Thanks for the explanation. On the plus side that means stuff should still work for us after we drop urlencoding. The downside is that we are likely to be stuck with the latin1 in MediaWiki for the forseable future =(

That leaves id_dump as the only remaining questionmark

In addition to changing the data in the monuments table this would also change the data in the id_dump table. But I can't figure out the purpose of this table (other than tools/id_checker) and so I can't see if any other endpoints now need encoding. Any insights are welcome.

That leaves id_dump as the only remaining questionmark

I do believe that id_dump is only used for id_checker.

In addition to changing the data in the monuments table this would also change the data in the id_dump table. But I can't figure out the purpose of this table (other than tools/id_checker) and so I can't see if any other endpoints now need encoding.
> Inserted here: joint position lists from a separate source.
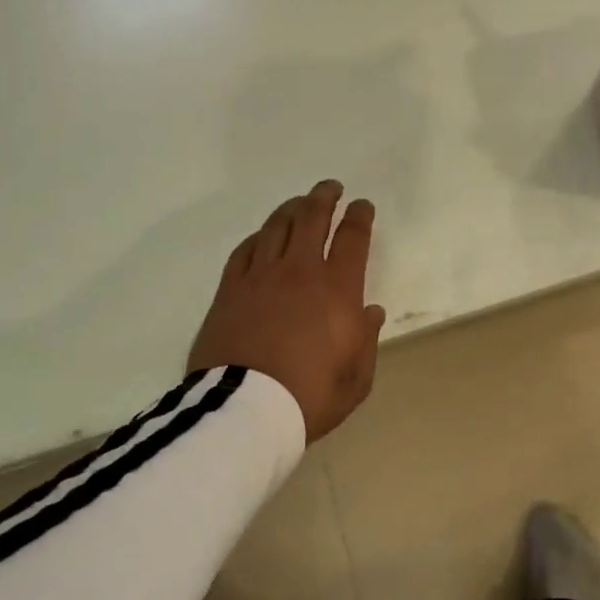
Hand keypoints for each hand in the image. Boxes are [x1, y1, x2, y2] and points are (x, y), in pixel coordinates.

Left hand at [188, 181, 386, 442]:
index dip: (359, 217)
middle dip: (324, 198)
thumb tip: (370, 312)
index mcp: (337, 290)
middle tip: (330, 188)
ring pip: (276, 227)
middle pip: (312, 219)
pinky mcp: (229, 291)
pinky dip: (258, 237)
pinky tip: (262, 236)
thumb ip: (366, 341)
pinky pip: (245, 251)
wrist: (245, 411)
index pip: (352, 239)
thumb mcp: (356, 378)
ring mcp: (260, 278)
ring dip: (292, 209)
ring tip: (299, 203)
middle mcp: (300, 272)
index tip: (362, 206)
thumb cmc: (309, 396)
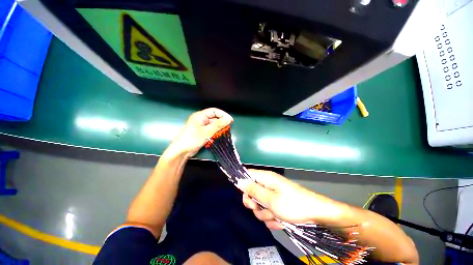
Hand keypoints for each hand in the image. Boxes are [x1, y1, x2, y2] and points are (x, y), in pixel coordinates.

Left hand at [168, 108, 232, 157]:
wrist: (181, 151)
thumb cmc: (192, 139)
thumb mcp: (206, 131)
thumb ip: (218, 125)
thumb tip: (229, 119)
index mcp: (200, 116)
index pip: (214, 111)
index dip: (223, 115)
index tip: (230, 120)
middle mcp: (201, 120)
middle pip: (215, 118)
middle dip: (222, 122)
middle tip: (228, 127)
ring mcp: (202, 127)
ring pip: (214, 125)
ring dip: (220, 128)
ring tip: (225, 132)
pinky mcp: (203, 133)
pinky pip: (212, 130)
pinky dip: (216, 132)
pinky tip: (220, 135)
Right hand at [239, 169, 345, 228]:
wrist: (316, 214)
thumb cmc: (292, 204)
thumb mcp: (270, 199)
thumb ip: (253, 190)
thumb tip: (239, 181)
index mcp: (265, 178)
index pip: (247, 175)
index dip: (243, 184)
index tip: (246, 197)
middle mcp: (267, 184)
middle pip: (251, 192)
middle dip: (255, 204)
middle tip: (260, 209)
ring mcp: (272, 194)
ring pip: (259, 204)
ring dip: (265, 213)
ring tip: (276, 217)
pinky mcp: (277, 203)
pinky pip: (268, 211)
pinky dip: (272, 218)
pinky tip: (280, 221)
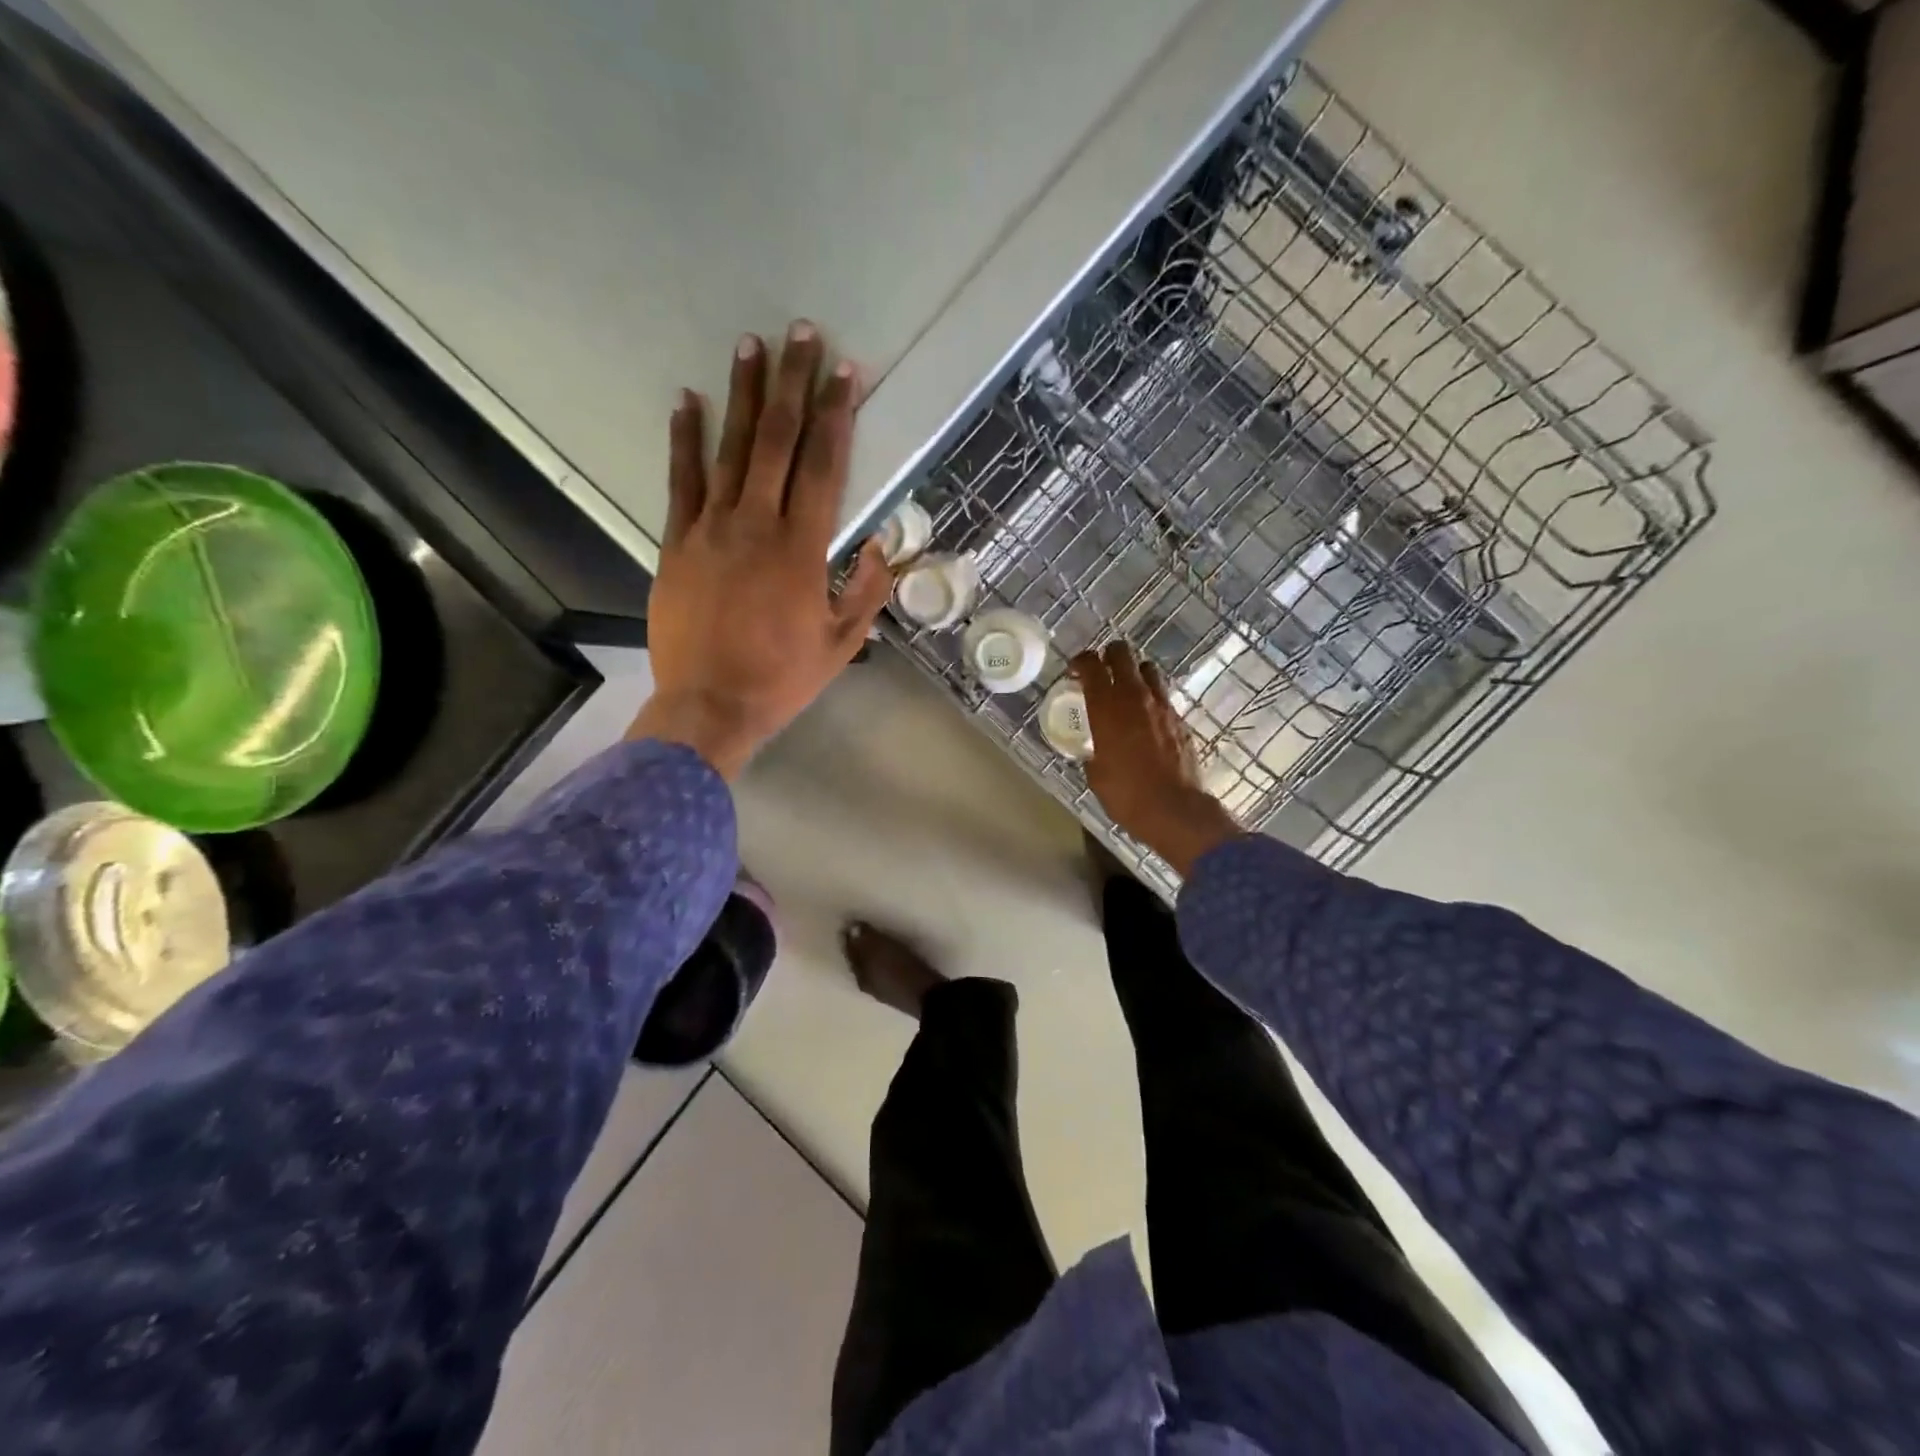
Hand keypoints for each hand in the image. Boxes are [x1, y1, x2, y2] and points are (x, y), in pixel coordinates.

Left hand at [630, 323, 893, 778]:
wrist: (710, 706)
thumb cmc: (782, 678)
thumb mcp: (842, 644)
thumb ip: (864, 591)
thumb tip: (877, 545)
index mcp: (802, 549)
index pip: (824, 466)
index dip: (836, 415)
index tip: (845, 372)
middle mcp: (757, 524)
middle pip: (777, 441)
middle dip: (793, 383)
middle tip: (801, 332)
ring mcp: (711, 529)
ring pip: (730, 449)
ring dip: (743, 395)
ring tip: (751, 346)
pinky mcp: (677, 542)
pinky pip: (681, 481)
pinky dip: (685, 439)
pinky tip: (688, 401)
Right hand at [1073, 641, 1241, 876]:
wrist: (1174, 809)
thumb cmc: (1126, 794)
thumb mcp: (1096, 774)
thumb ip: (1093, 752)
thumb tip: (1096, 751)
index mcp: (1106, 707)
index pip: (1091, 665)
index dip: (1081, 661)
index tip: (1075, 670)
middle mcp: (1134, 697)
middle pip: (1122, 654)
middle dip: (1109, 656)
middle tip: (1101, 671)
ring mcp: (1161, 705)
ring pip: (1148, 669)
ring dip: (1134, 673)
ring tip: (1127, 690)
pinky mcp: (1180, 719)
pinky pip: (1163, 696)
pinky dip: (1152, 699)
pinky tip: (1147, 718)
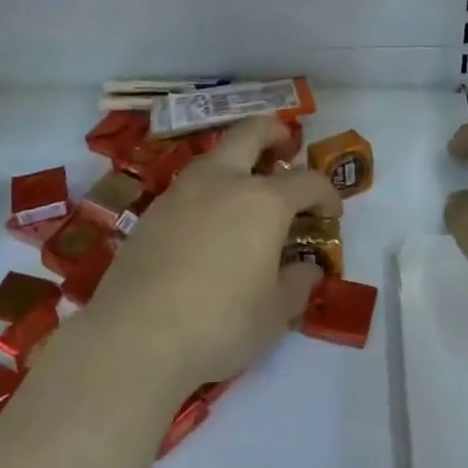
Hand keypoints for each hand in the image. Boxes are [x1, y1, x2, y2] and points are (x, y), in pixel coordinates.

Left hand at [86, 119, 340, 391]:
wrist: (136, 335)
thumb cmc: (220, 322)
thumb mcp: (274, 313)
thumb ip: (297, 284)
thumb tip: (307, 268)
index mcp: (263, 201)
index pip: (307, 181)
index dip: (326, 193)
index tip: (331, 213)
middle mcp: (223, 181)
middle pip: (251, 132)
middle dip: (274, 133)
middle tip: (285, 148)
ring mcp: (181, 191)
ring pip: (215, 156)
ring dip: (237, 161)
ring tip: (247, 192)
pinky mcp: (152, 210)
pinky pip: (189, 185)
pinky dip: (209, 190)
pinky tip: (208, 224)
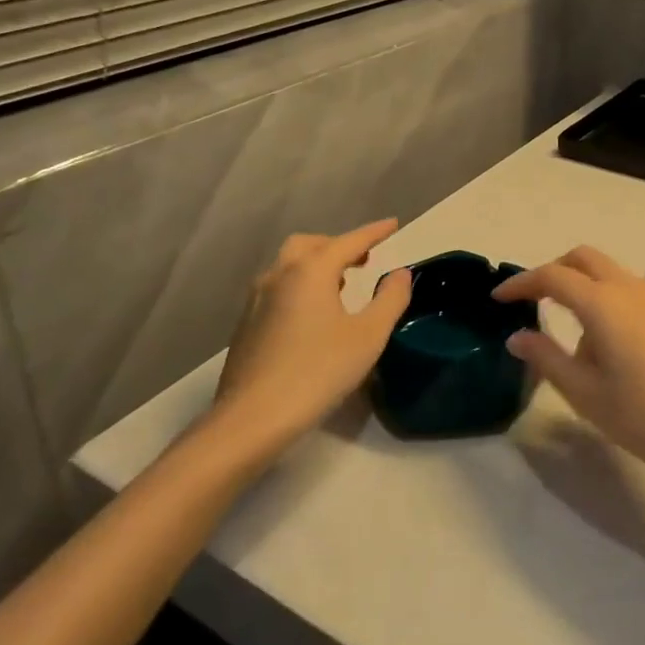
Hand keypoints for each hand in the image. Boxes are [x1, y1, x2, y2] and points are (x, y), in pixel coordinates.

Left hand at [207, 219, 412, 456]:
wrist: (251, 420)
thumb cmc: (317, 372)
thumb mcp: (368, 336)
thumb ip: (390, 299)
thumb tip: (399, 274)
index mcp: (310, 271)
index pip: (349, 240)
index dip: (374, 232)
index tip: (393, 224)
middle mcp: (279, 276)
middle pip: (310, 245)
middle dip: (338, 245)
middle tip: (363, 259)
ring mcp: (256, 301)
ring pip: (288, 266)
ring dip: (316, 265)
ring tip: (340, 285)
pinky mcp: (245, 326)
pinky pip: (277, 289)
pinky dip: (299, 286)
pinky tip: (312, 316)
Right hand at [494, 245, 644, 483]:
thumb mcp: (589, 396)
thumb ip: (549, 360)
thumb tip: (517, 336)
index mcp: (603, 303)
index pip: (552, 276)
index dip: (522, 283)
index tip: (499, 298)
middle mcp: (631, 288)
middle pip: (585, 258)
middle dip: (555, 271)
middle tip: (534, 301)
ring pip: (613, 275)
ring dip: (587, 290)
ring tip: (579, 342)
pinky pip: (636, 294)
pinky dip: (614, 304)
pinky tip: (621, 350)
Any insights are welcome.

That leaves id_dump as the only remaining questionmark

I do believe that id_dump is only used for id_checker.

Thanks. Then I only need to spin the patch up on a dev machine to check it works and that pywikibot 2.0 contains my permalink patch.

@Multichill @JeanFred I can't find the thread where we previously discussed pywikibot 2.0 vs. the master branch so I'm raising this here.

It's become increasingly obvious to me that the 2.0 branch is lagging so far behind the master branch so that even including specific updates to it is becoming a struggle. My main argument for using it was the ease of use of pip install and what that means for testing. Since then I've done a bit of of pip testing and found out that git+https://github.com/wikimedia/pywikibot-core.git in requirements works fine so my previous objection is moot.

Are there any other reasons for staying on the 2.0 branch as opposed to the master branch?

As far as I can remember this task and T139492 could both be fixed fairly easily if we were on the master branch.

Just switch to master, but don't do automatic updates. Every once in a while, do a manual update, log it and check the next day if everything ran ok. The url is https://gerrit.wikimedia.org/r/pywikibot/core.git btw (github is just a mirror).

I’m fine with switching to master.

There are two different things to take care of:

  • The pywikibot used in unit tests and Docker, which is installed via requirements.txt. Solution is indeed to put in the git repo there together with a specific hash
  • The pywikibot used in production: This is a manual check-out of pywikibot on disk, used via pwb.py.

We should probably align both.

https://gerrit.wikimedia.org/r/#/c/354690/ pinned a newer version of pywikibot in requirements (3.0.20170403).

Next up is checking this one out in production.

Mentioned in SAL (#wikimedia-cloud) [2017-08-02T13:32:05Z] <Lokal_Profil> Upgdate deployed pywikibot to 3.0.20170403 (T112460)

So that should hopefully have worked. I've updated the commit message of https://gerrit.wikimedia.org/r/#/c/309858/ to indicate it is no longer blocked. merging+deploying that should hopefully fix this once and for all

Change 309858 merged by jenkins-bot:
[labs/tools/heritage@master] Store plain permalink instead of urlencoded one

https://gerrit.wikimedia.org/r/309858

This can be closed once we have verified that the link now works (i.e. not truncated). Another good candidate are the ge_(ka) where source links are even longer.

Just spotted that this wasn't deployed. Crossing my fingers and praying that this works

ua_(uk)now looks ok. Waiting for ge_(ka) to Finnish before resolving though.